Então se percorre o nem sempre claro limite entre o que a pessoa realmente é e naquilo que é transformada. São muitos os exemplos em que acusações maldosas, insinuações infundadas e fofocas acreditadas provocam danos profundos e de difícil reparação nos injustamente afetados. Do mesmo modo, são muitos os casos onde as desonras são provocadas por interesses pessoais. O problema maior é fazer com que a sociedade filtre as informações repassadas e não tenha como verdade tudo que surge acerca dos indivíduos. Ou acreditando tenha a virtude de se redimir a tempo e a contento. Mas nunca acontece assim.
Sobre a reputação já disse Sócrates, o filósofo grego, que a maneira de se conseguir boa reputação reside no esforço em ser aquilo que se deseja parecer. E esforço grande mesmo e ainda assim com a certeza de que sua fama será uma quando de sua presença e outra quando já tiver virado as costas. Infelizmente é assim que costumeiramente se observa. Dificilmente a desonra e a desonestidade são alardeadas na presença da pessoa assim havida, eis que o fingimento de aceitação e respeito é a cal cimentadora da pocilga que se vai construindo às escondidas. Assim que a pessoa dá as costas já se tornou na vileza em pessoa. Atitude sempre reprovável, porém tão costumeira quanto o verdadeiro respeito que a maioria das pessoas devota ao próximo.

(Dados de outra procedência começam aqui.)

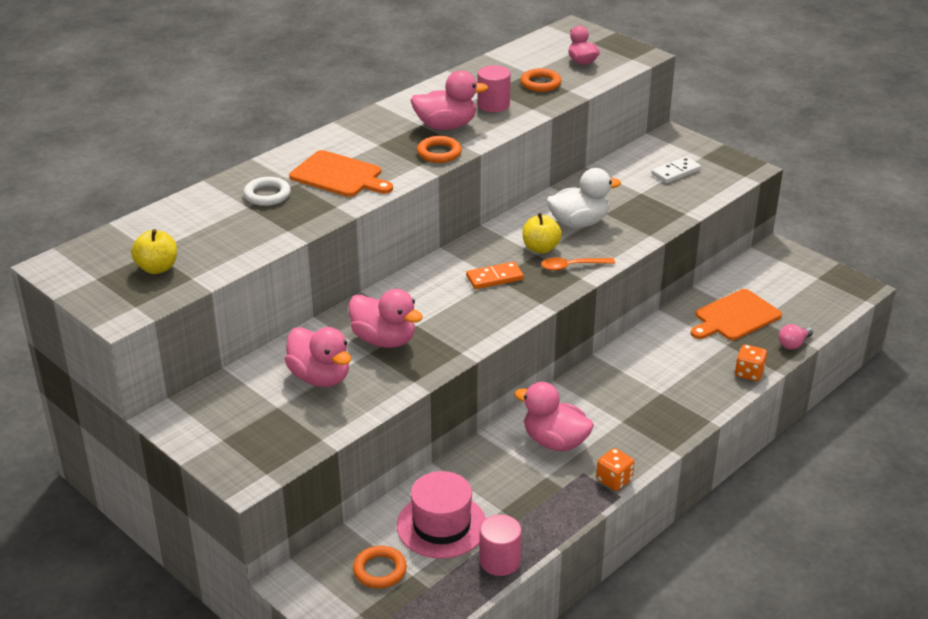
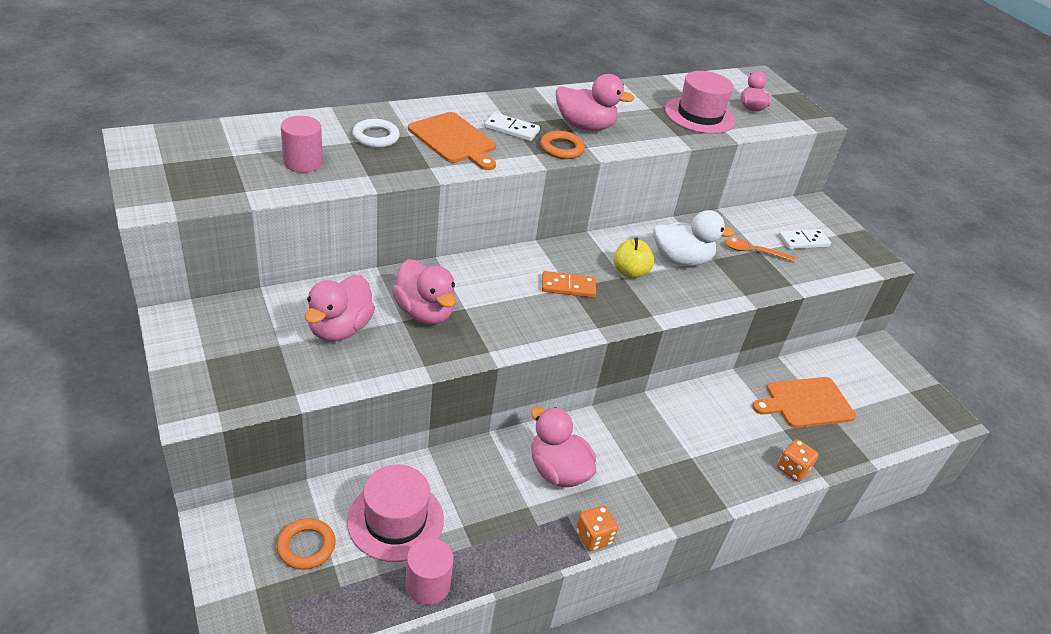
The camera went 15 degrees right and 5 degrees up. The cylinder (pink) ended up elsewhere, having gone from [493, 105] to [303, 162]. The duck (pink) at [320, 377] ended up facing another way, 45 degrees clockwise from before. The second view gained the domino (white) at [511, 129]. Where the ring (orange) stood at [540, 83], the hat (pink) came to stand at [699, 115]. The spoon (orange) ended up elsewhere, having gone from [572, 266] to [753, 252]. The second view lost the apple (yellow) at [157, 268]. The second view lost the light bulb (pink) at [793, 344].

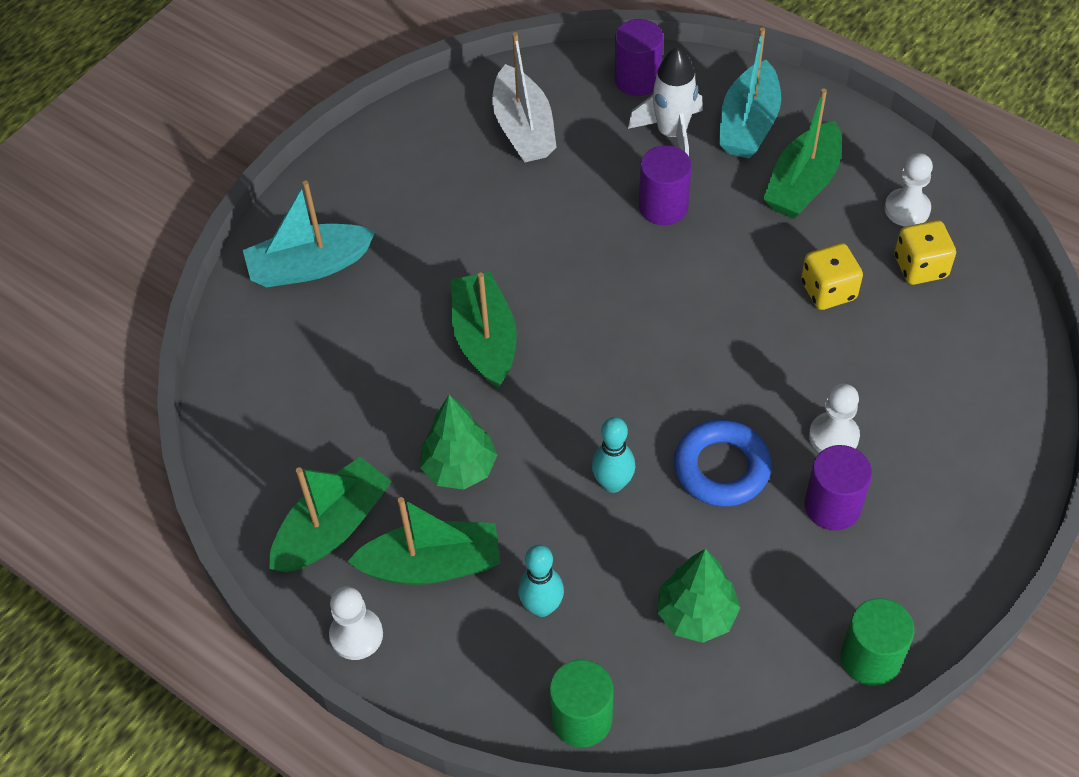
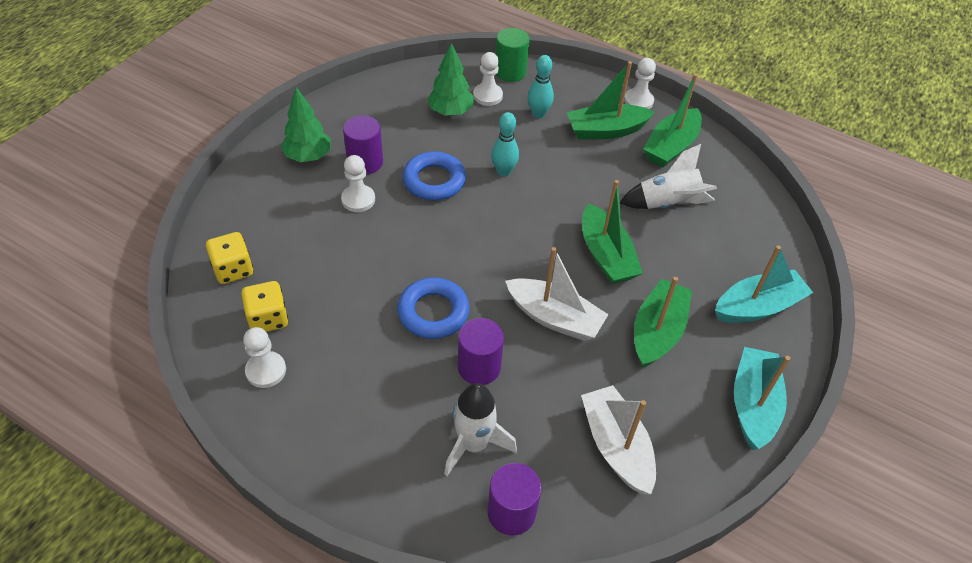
The camera went 170 degrees right and 5 degrees down. The dice (yellow) ended up elsewhere, having gone from [828, 291] to [233, 269]. The tree (green) ended up elsewhere, having gone from [459, 468] to [308, 156]. The second view gained the ring (blue) at [433, 312]. The second view gained the pawn (white) at [487, 96]. The second view gained the boat (white) at [554, 318]. The second view gained the rocket (white) at [667, 203]. The boat (green) ended up elsewhere, having gone from [802, 184] to [657, 331]. The boat (turquoise) ended up elsewhere, having gone from [748, 124] to [753, 404]. The second view lost the cylinder (green) at [870, 658].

Desse modo, difícil é reconhecer até onde a reputação pode incidir mesmo sobre pessoas tidas como exemplos maiores de conduta social, vez que nunca são reputadas como íntegras pelo que verdadeiramente fazem, mas pelo que os outros sentem a seu respeito. E logo se vê que não é fácil obter o justo reconhecimento num mundo envolto de invejas, concorrências pessoais, desonestidades e mentiras intencionalmente propagadas para macular imagens, desonrar pessoas, tornar imprestável aquilo que é essencialmente bom. Por depender do outro, do conceito que este cria e alardeia, mesmo o mais reputado dos homens corre o risco de cair na desgraça por uma língua ferina.
Contudo, pessoas existem cujas reputações são as mais deploráveis possíveis. Mas não pelo que são pessoalmente, enquanto indivíduos, e sim pelo que socialmente representam. O exercício de cargos e funções, bem como o status de poder e governança, são portas abertas para que verdadeiros lamaçais lhes sejam atribuídos. Porém nem sempre se perpetuam com tais máculas, vez que o próprio povo tem o dom de tornar conhecida a má reputação e depois cuidar de endeusar o enlameado. Assim ocorre na política. Depois de eleitos são tidos e havidos como o que de pior possa existir, mas sempre são endeusados quando apenas candidatos.